The author, round and parents fields of the Block can be populated
through calls to the validator:
let author = validator.membership
let round = validator.round
let parents = validator.parentBlocks
let blck = # create block instance using author, round and parents
Then you can sign the block hash, and use it to create a SignedBlock instance.
let blockHash = blck.id.hash
let signature = # create cryptographic signature of the block hash
let signedBlock = SignedBlock.init(blck, signature)
Then you should add the block to your validator and send it to the other validators. Adding your own proposed block to your validator follows the same flow as adding blocks that you received from other validators:
Receiving blocks
When you recieve a signed block from another validator, you first need to check
its validity by invoking the check function:
let checked = validator.check(signedBlock)
This gives you a BlockCheck object containing a verdict about the block's
correctness. The verdict can be either correct, invalid, or incomplete.

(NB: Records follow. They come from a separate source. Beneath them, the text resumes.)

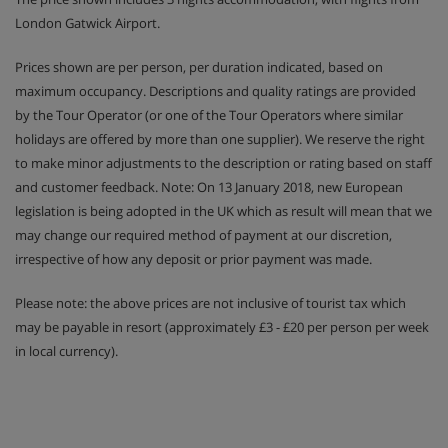
London Gatwick Airport.
Prices shown are per person, per duration indicated, based on
maximum occupancy. Descriptions and quality ratings are provided
by the Tour Operator (or one of the Tour Operators where similar
holidays are offered by more than one supplier). We reserve the right
to make minor adjustments to the description or rating based on staff
and customer feedback. Note: On 13 January 2018, new European
legislation is being adopted in the UK which as result will mean that we
may change our required method of payment at our discretion,
irrespective of how any deposit or prior payment was made.
Please note: the above prices are not inclusive of tourist tax which
may be payable in resort (approximately £3 - £20 per person per week
in local currency).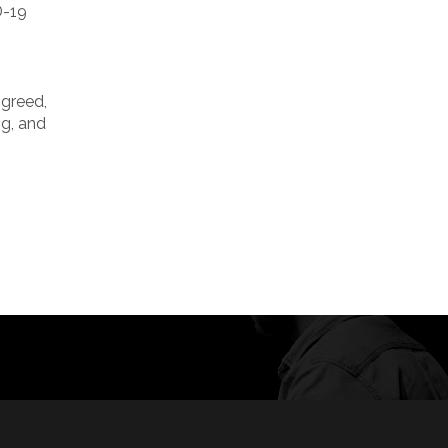
D-19
 greed,
ng, and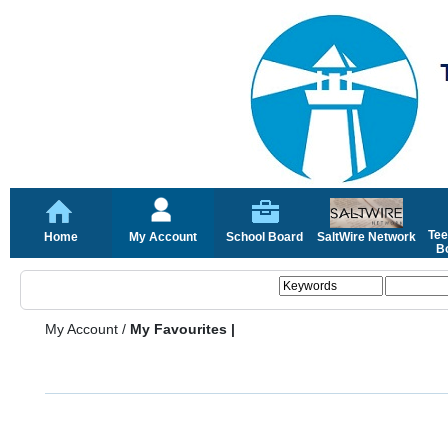
Tee
Home
My Account
School Board
SaltWire Network
Bo
My Account
/
My Favourites |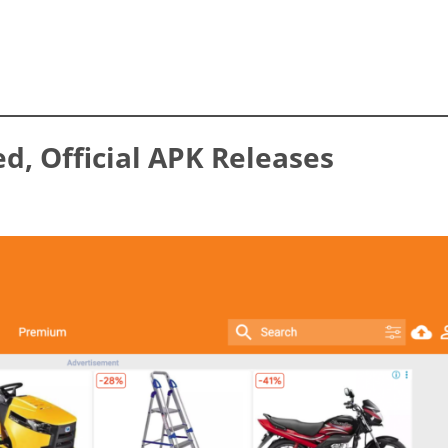
ed, Official APK Releases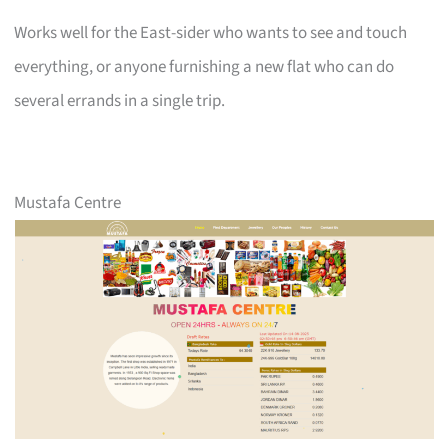
Works well for the East-sider who wants to see and touch
everything, or anyone furnishing a new flat who can do
several errands in a single trip.
Mustafa Centre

When the verdict is correct, you can pass the correct block into the add
function:
if checked.verdict == BlockVerdict.correct:
validator.add(checked.blck)
When the verdict is invalid, the received block should be ignored:
if checked.verdict == BlockVerdict.invalid:
echo "ignoring block, reason: ", checked.reason
When the verdict is incomplete that means that some of the parent blocks are
unknown to the validator. It should then ask the validator that sent the block
for the missing parent blocks.
if checked.verdict == BlockVerdict.incomplete:
let missing = checked.missing # the block ids of the missing parent blocks
# ask sender for missing blocks
Moving to the next round
The validator uses a threshold logical clock to move from one round to the next. This means it moves to the next round when it's seen enough blocks in the current round to represent >2/3 of the stake.
Additionaly, the protocol mandates that all validators wait for the primary proposer of the round (with a timeout), before creating their own blocks.
The primary proposer for the current round can be retrieved from the validator:
let primaryProposer = validator.primaryProposer # changes each round
Sequencing
The outcome of the consensus algorithm is a sequence of blocks that is
guaranteed to be the same for all validators. This sequence of committed blocks can be accessed through the committed
iterator:
for blck in validator.committed:
let transactions = blck.transactions
# execute transactions
The validator only keeps track of rounds that have blocks that are not yet
committed. Calling the committed iterator allows the validator to clean up
resources for older rounds.
Thanks
Many thanks to Mystenlabs (no affiliation) and the authors of the Mysticeti paper.